:: DATASET EXCERPT ::

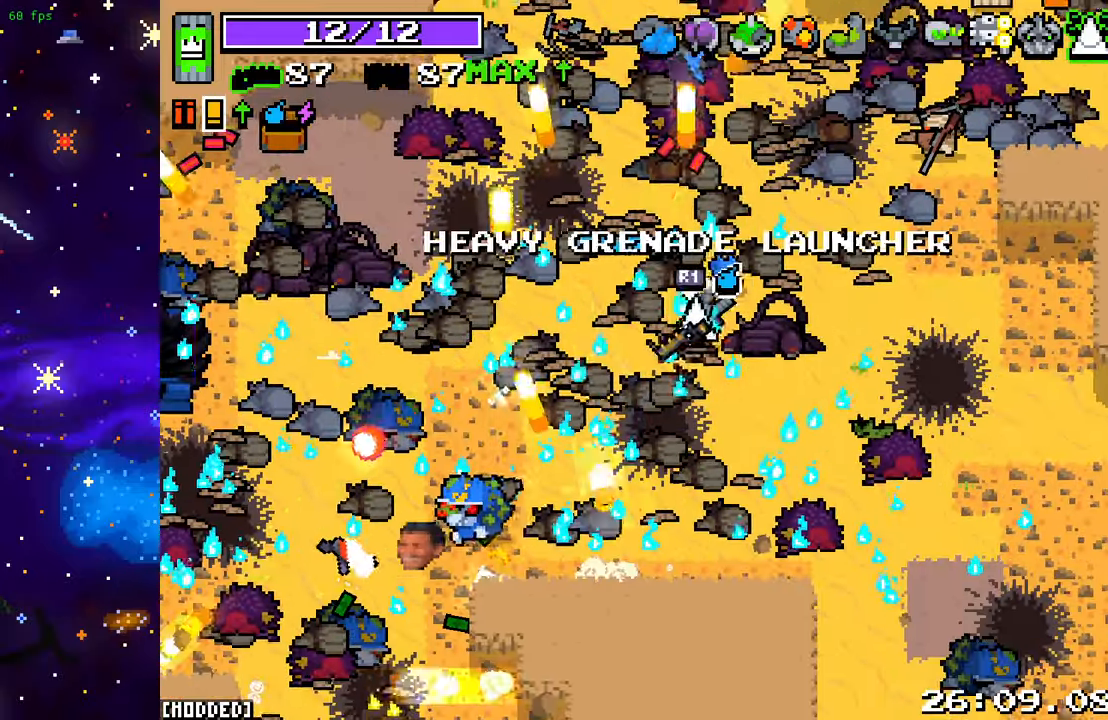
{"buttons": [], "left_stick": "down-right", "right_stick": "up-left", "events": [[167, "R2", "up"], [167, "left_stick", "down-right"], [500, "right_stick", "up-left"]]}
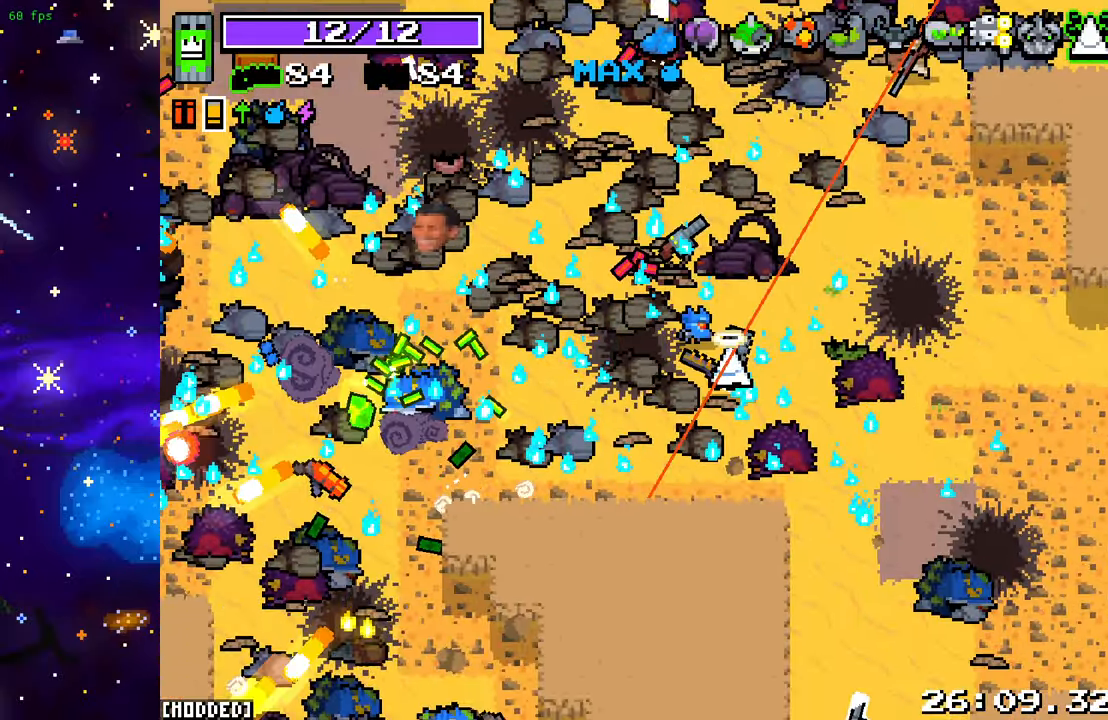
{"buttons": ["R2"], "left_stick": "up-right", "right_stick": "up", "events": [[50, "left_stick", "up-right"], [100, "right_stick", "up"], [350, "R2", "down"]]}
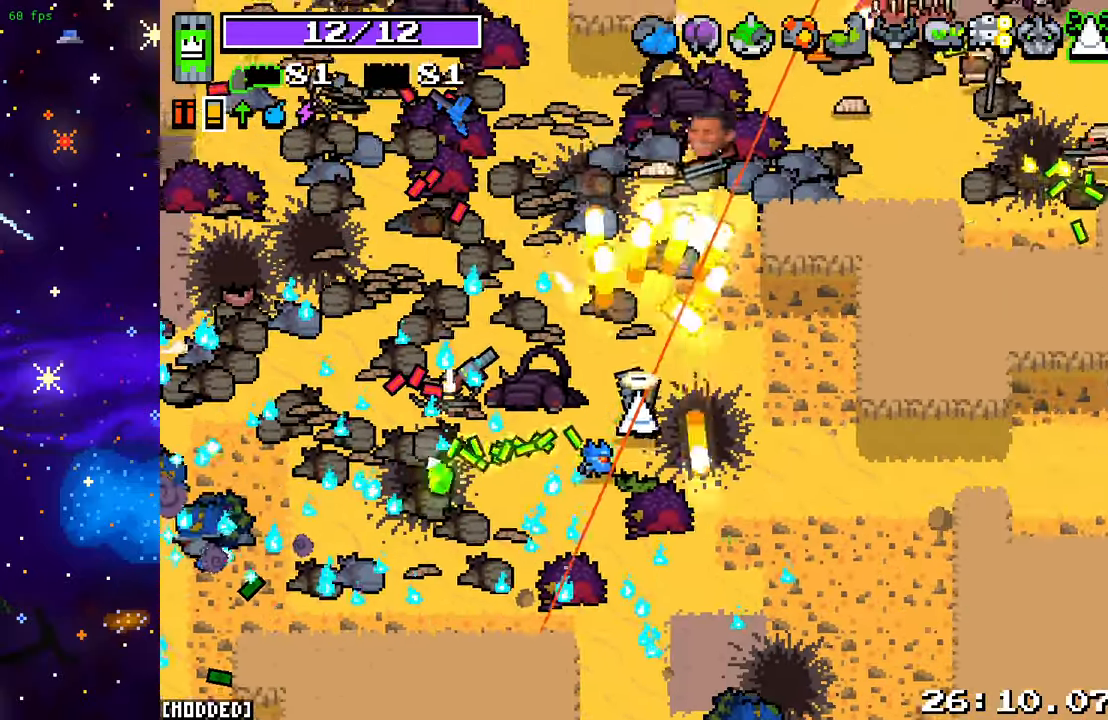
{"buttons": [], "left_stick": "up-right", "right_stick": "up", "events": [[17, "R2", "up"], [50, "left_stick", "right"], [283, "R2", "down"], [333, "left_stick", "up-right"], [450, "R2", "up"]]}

:::

Apart from its pictures, the data is to be repeated exactly.

{"buttons": [], "left_stick": "down-right", "right_stick": "up-left", "events": [[167, "R2", "up"], [167, "left_stick", "down-right"], [500, "right_stick", "up-left"]]}
{"buttons": ["R2"], "left_stick": "up-right", "right_stick": "up", "events": [[50, "left_stick", "up-right"], [100, "right_stick", "up"], [350, "R2", "down"]]}
{"buttons": [], "left_stick": "up-right", "right_stick": "up", "events": [[17, "R2", "up"], [50, "left_stick", "right"], [283, "R2", "down"], [333, "left_stick", "up-right"], [450, "R2", "up"]]}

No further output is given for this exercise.